Regensburgs Jugendamt meistert Kostenanstieg mit klugen Lösungen für Familien und Schulen
Laura ThanelRegensburgs Jugendamt meistert Kostenanstieg mit klugen Lösungen für Familien und Schulen
Jugendamt Regensburg steuert steigende Kosten und erweitert Unterstützung für Schulen und Familien
Das Jugendamt des Landkreises Regensburg hat Maßnahmen ergriffen, um die wachsenden Ausgaben zu bewältigen und gleichzeitig das Angebot für Schulen und Familien auszubauen. Aktuelle Haushaltsberatungen und strukturelle Anpassungen zielen darauf ab, den Kinder- und Jugendschutz sowie die Jugendhilfe zu verbessern – und das ohne nennenswerte Mittelaufstockung.

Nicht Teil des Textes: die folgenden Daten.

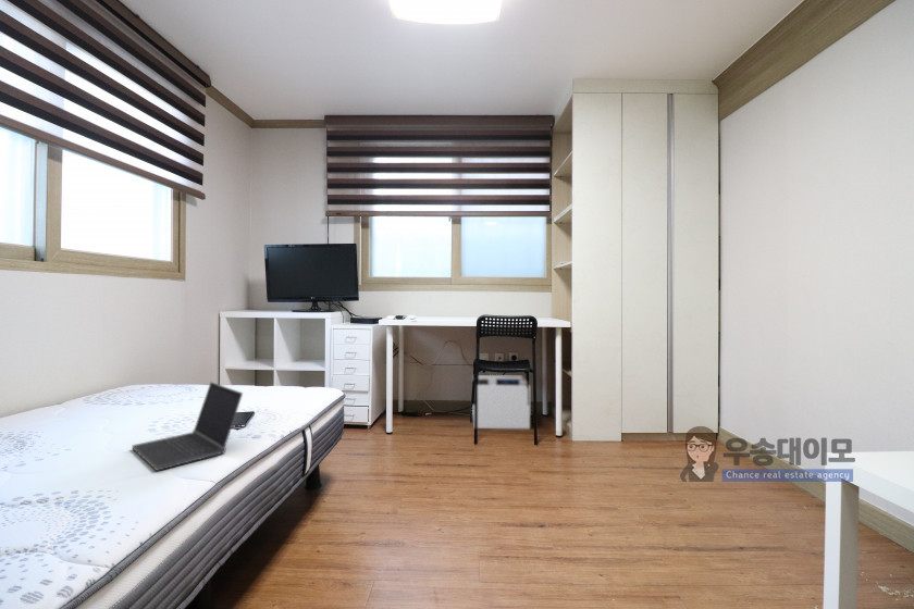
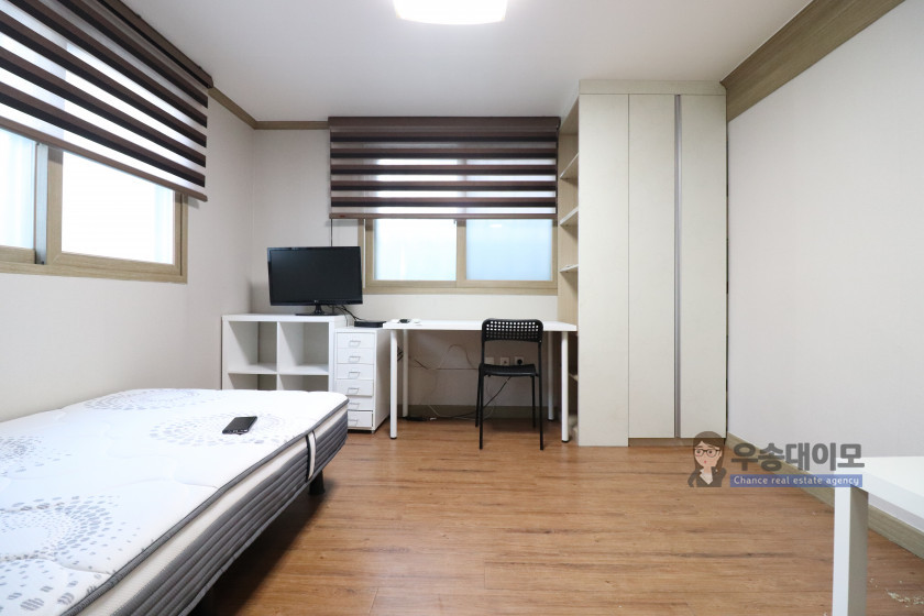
- architectural model [471,374,532,430]
- laptop computer [131,381,244,472]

Die entscheidenden Weichenstellungen erfolgten in der Sitzung des Jugendhilfeausschusses am 17. März 2026; die endgültige Beschlussfassung durch den Kreistag steht im April an.
Bereits im März 2025 hatte der Ausschuss beschlossen, keine neuen Stellen für die Jugendsozialarbeit an Schulen (JaS) zu schaffen. Stattdessen wurden sieben neue Anträge sowie zwei Anträge auf Stundenaufstockung genehmigt – durch Umverteilung bestehender Personalkapazitäten. Auf diese Weise konnte das JaS-Angebot von 41 auf 46 Schulstandorte ausgeweitet werden; eine weitere Schule wird durch einen Träger der Evangelischen Jugendsozialarbeit betreut, sodass nun insgesamt 47 Schulen abgedeckt sind.
Kostenkontrolle bei schulischer Einzelfallhilfe Schon 2025 führte das Jugendamt Maßnahmen ein, um die steigenden Ausgaben für die individuelle Schulbegleitung in den Griff zu bekommen. Ein zentrales Entscheidungsgremium sollte für transparente und rechtssichere Beschlüsse sorgen. Die Folge: Die Zahl der bewilligten Hilfen sank 2025 auf 174 Fälle, die monatliche Durchschnittsbelastung lag bei 139 Fällen. Die Ausgaben gingen um rund 5 Prozent zurück – auf 5,309 Millionen Euro.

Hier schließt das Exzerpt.